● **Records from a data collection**
※
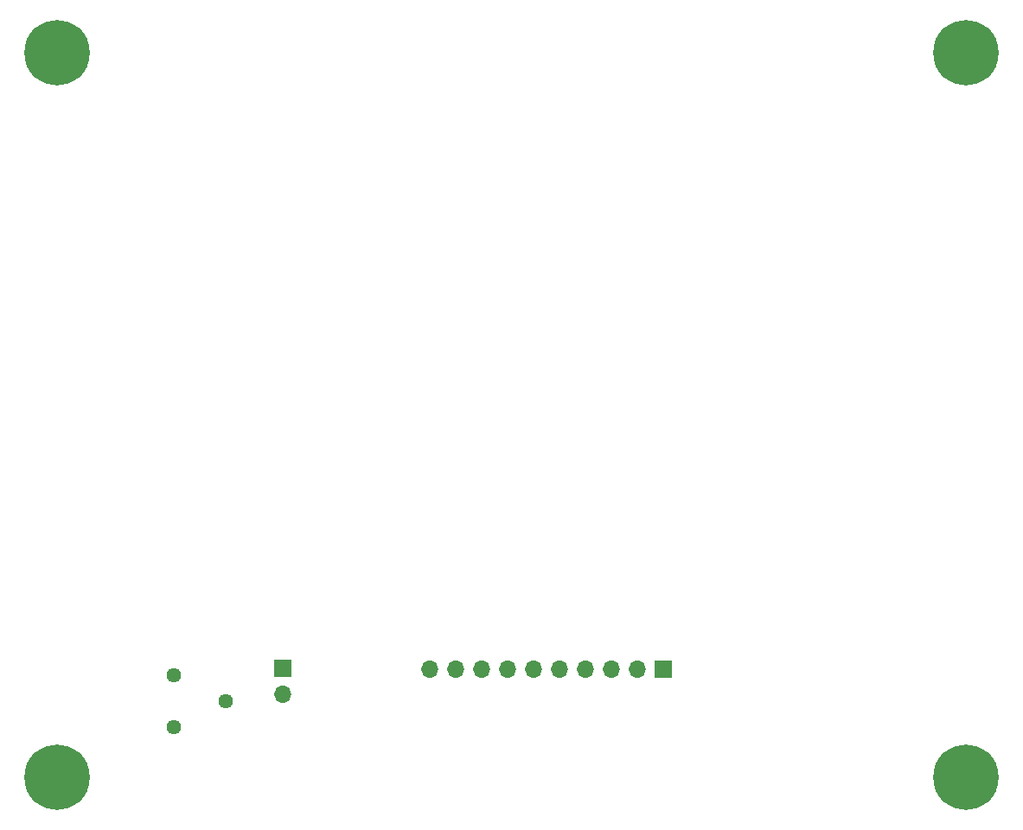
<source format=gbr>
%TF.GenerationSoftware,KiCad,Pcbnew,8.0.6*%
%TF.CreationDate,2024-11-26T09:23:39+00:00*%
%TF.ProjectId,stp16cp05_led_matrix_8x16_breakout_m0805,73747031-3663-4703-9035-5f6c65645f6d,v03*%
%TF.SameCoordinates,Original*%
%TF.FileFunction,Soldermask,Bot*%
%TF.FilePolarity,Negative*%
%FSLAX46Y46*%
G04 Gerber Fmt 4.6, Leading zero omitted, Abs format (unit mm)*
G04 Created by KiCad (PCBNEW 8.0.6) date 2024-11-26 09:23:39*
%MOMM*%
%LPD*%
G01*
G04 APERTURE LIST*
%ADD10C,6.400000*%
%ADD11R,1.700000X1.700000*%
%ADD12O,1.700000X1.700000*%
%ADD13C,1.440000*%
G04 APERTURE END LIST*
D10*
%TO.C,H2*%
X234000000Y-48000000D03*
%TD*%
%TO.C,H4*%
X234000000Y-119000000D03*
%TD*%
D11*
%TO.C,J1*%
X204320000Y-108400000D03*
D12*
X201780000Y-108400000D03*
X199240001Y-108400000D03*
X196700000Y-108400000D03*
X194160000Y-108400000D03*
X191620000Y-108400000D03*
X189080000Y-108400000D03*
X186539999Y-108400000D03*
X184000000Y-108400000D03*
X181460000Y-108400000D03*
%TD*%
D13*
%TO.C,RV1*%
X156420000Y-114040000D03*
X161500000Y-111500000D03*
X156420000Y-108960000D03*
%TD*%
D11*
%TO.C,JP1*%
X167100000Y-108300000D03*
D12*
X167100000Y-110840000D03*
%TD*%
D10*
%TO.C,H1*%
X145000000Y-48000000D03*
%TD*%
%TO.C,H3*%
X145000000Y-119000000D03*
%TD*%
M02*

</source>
※
● **ASSIGNMENT**
Copy from the line with "X156420000Y-108960000D03*" to the final line of the records, inclusive, and add nothing else.

● **SOLUTION TO THIS TASK**
X156420000Y-108960000D03*
%TD*%
D11*
%TO.C,JP1*%
X167100000Y-108300000D03*
D12*
X167100000Y-110840000D03*
%TD*%
D10*
%TO.C,H1*%
X145000000Y-48000000D03*
%TD*%
%TO.C,H3*%
X145000000Y-119000000D03*
%TD*%
M02*

</source>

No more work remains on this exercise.